= Beginning of Section =

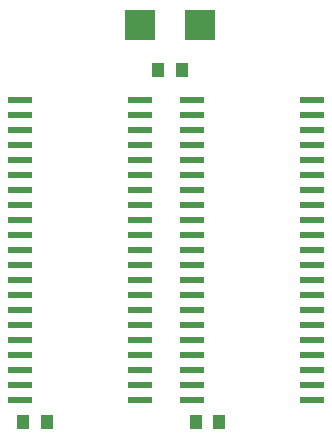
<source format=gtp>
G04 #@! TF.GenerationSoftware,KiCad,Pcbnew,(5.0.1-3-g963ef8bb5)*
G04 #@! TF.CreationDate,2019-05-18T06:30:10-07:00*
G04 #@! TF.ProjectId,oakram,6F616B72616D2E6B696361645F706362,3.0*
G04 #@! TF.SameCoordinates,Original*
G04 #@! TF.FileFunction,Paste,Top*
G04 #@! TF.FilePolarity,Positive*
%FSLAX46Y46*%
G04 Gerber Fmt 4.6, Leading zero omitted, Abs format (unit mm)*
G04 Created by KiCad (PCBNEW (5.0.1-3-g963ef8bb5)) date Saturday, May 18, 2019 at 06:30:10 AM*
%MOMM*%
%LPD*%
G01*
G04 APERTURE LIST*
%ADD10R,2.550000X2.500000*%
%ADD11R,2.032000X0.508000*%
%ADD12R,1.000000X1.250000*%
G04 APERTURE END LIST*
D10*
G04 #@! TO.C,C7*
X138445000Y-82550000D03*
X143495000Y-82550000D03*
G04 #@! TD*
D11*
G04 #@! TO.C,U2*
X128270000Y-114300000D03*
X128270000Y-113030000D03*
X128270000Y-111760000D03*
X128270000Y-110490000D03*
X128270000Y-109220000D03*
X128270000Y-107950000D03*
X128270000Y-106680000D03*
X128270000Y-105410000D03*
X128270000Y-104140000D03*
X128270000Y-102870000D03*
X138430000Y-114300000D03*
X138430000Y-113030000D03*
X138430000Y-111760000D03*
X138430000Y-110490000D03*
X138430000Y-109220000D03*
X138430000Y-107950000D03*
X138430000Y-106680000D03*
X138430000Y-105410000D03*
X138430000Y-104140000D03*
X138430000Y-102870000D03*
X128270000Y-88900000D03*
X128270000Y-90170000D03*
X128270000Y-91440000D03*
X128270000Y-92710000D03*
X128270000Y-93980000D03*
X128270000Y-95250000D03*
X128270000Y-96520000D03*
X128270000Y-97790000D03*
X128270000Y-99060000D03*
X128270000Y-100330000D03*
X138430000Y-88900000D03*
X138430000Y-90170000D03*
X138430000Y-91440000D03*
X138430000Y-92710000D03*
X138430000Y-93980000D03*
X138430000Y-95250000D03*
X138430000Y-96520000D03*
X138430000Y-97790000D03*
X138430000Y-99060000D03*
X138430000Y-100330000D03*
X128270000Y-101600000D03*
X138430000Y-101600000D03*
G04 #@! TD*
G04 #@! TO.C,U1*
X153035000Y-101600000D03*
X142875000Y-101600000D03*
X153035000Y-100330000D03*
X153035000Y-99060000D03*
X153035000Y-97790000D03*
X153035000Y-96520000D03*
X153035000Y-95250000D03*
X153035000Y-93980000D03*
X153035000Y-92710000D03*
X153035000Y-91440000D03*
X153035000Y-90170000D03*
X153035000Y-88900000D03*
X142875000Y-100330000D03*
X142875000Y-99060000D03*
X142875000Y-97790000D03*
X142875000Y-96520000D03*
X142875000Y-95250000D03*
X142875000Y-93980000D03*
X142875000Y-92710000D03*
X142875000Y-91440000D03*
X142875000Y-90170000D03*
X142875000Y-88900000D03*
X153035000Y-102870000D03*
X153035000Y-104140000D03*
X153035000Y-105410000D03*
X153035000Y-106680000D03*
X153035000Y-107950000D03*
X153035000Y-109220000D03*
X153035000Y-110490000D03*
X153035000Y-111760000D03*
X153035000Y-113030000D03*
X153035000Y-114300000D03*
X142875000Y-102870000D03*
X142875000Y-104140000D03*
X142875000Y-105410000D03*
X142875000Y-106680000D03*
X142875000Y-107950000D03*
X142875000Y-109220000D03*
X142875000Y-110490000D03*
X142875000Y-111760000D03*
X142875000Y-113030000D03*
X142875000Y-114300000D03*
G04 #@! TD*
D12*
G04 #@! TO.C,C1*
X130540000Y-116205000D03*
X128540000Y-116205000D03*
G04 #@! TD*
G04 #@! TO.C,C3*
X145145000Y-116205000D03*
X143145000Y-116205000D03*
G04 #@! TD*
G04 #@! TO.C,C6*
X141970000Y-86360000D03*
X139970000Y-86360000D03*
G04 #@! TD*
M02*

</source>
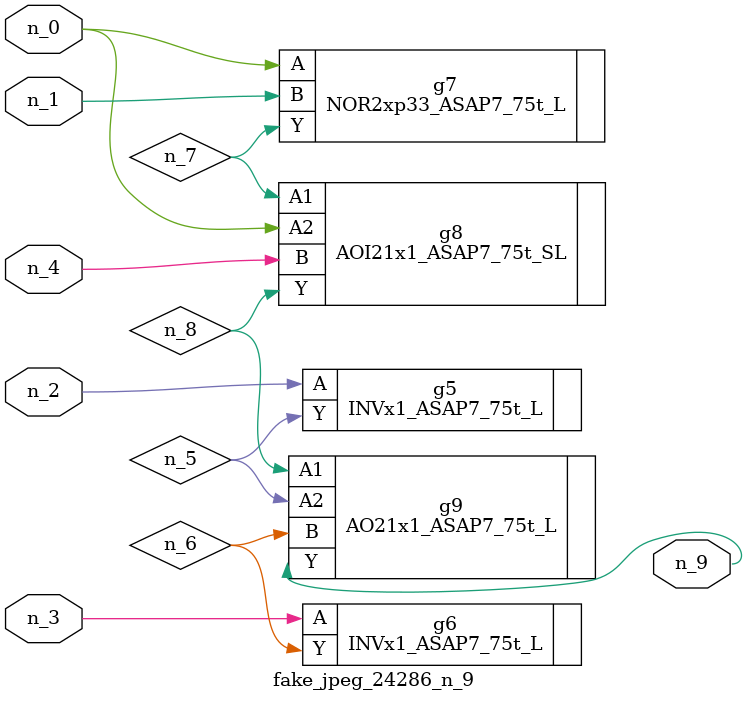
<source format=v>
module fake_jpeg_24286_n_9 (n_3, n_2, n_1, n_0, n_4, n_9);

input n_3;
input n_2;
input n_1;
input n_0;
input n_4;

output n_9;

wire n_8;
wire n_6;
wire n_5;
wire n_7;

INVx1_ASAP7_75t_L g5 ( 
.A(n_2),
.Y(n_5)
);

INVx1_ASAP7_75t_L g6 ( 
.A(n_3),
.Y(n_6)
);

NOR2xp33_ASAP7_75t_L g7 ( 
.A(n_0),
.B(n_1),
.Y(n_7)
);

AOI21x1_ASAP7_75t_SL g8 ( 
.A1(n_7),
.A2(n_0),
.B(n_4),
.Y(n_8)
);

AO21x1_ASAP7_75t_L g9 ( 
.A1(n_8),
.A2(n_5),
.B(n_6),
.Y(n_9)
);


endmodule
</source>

= End of Section =

(To-do item): Without the pictures, write out the whole listing exactly as it appears.

(Response):
<source format=gtp>
G04 #@! TF.GenerationSoftware,KiCad,Pcbnew,(5.0.1-3-g963ef8bb5)*
G04 #@! TF.CreationDate,2019-05-18T06:30:10-07:00*
G04 #@! TF.ProjectId,oakram,6F616B72616D2E6B696361645F706362,3.0*
G04 #@! TF.SameCoordinates,Original*
G04 #@! TF.FileFunction,Paste,Top*
G04 #@! TF.FilePolarity,Positive*
%FSLAX46Y46*%
G04 Gerber Fmt 4.6, Leading zero omitted, Abs format (unit mm)*
G04 Created by KiCad (PCBNEW (5.0.1-3-g963ef8bb5)) date Saturday, May 18, 2019 at 06:30:10 AM*
%MOMM*%
%LPD*%
G01*
G04 APERTURE LIST*
%ADD10R,2.550000X2.500000*%
%ADD11R,2.032000X0.508000*%
%ADD12R,1.000000X1.250000*%
G04 APERTURE END LIST*
D10*
G04 #@! TO.C,C7*
X138445000Y-82550000D03*
X143495000Y-82550000D03*
G04 #@! TD*
D11*
G04 #@! TO.C,U2*
X128270000Y-114300000D03*
X128270000Y-113030000D03*
X128270000Y-111760000D03*
X128270000Y-110490000D03*
X128270000Y-109220000D03*
X128270000Y-107950000D03*
X128270000Y-106680000D03*
X128270000Y-105410000D03*
X128270000Y-104140000D03*
X128270000Y-102870000D03*
X138430000Y-114300000D03*
X138430000Y-113030000D03*
X138430000Y-111760000D03*
X138430000Y-110490000D03*
X138430000Y-109220000D03*
X138430000Y-107950000D03*
X138430000Y-106680000D03*
X138430000Y-105410000D03*
X138430000Y-104140000D03*
X138430000Y-102870000D03*
X128270000Y-88900000D03*
X128270000Y-90170000D03*
X128270000Y-91440000D03*
X128270000Y-92710000D03*
X128270000Y-93980000D03*
X128270000Y-95250000D03*
X128270000Y-96520000D03*
X128270000Y-97790000D03*
X128270000Y-99060000D03*
X128270000Y-100330000D03*
X138430000Y-88900000D03*
X138430000Y-90170000D03*
X138430000Y-91440000D03*
X138430000Y-92710000D03*
X138430000Y-93980000D03*
X138430000Y-95250000D03*
X138430000Y-96520000D03*
X138430000Y-97790000D03*
X138430000Y-99060000D03*
X138430000Y-100330000D03*
X128270000Y-101600000D03*
X138430000Y-101600000D03*
G04 #@! TD*
G04 #@! TO.C,U1*
X153035000Y-101600000D03*
X142875000Y-101600000D03*
X153035000Y-100330000D03*
X153035000Y-99060000D03*
X153035000Y-97790000D03*
X153035000Y-96520000D03*
X153035000Y-95250000D03*
X153035000Y-93980000D03*
X153035000Y-92710000D03*
X153035000Y-91440000D03*
X153035000Y-90170000D03*
X153035000Y-88900000D03*
X142875000Y-100330000D03*
X142875000Y-99060000D03*
X142875000Y-97790000D03*
X142875000Y-96520000D03*
X142875000Y-95250000D03*
X142875000Y-93980000D03*
X142875000Y-92710000D03*
X142875000Y-91440000D03*
X142875000Y-90170000D03*
X142875000Y-88900000D03*
X153035000Y-102870000D03*
X153035000Y-104140000D03*
X153035000Y-105410000D03*
X153035000Y-106680000D03*
X153035000Y-107950000D03*
X153035000Y-109220000D03*
X153035000Y-110490000D03*
X153035000Y-111760000D03*
X153035000Y-113030000D03*
X153035000Y-114300000D03*
X142875000Y-102870000D03*
X142875000Y-104140000D03*
X142875000Y-105410000D03*
X142875000Y-106680000D03*
X142875000Y-107950000D03*
X142875000Y-109220000D03*
X142875000Y-110490000D03*
X142875000Y-111760000D03*
X142875000Y-113030000D03*
X142875000Y-114300000D03*
G04 #@! TD*
D12*
G04 #@! TO.C,C1*
X130540000Y-116205000D03*
X128540000Y-116205000D03*
G04 #@! TD*
G04 #@! TO.C,C3*
X145145000Y-116205000D03*
X143145000Y-116205000D03*
G04 #@! TD*
G04 #@! TO.C,C6*
X141970000Y-86360000D03*
X139970000Y-86360000D03*
G04 #@! TD*
M02*

</source>
<source format=v>
module fake_jpeg_24286_n_9 (n_3, n_2, n_1, n_0, n_4, n_9);

input n_3;
input n_2;
input n_1;
input n_0;
input n_4;

output n_9;

wire n_8;
wire n_6;
wire n_5;
wire n_7;

INVx1_ASAP7_75t_L g5 ( 
.A(n_2),
.Y(n_5)
);

INVx1_ASAP7_75t_L g6 ( 
.A(n_3),
.Y(n_6)
);

NOR2xp33_ASAP7_75t_L g7 ( 
.A(n_0),
.B(n_1),
.Y(n_7)
);

AOI21x1_ASAP7_75t_SL g8 ( 
.A1(n_7),
.A2(n_0),
.B(n_4),
.Y(n_8)
);

AO21x1_ASAP7_75t_L g9 ( 
.A1(n_8),
.A2(n_5),
.B(n_6),
.Y(n_9)
);


endmodule
</source>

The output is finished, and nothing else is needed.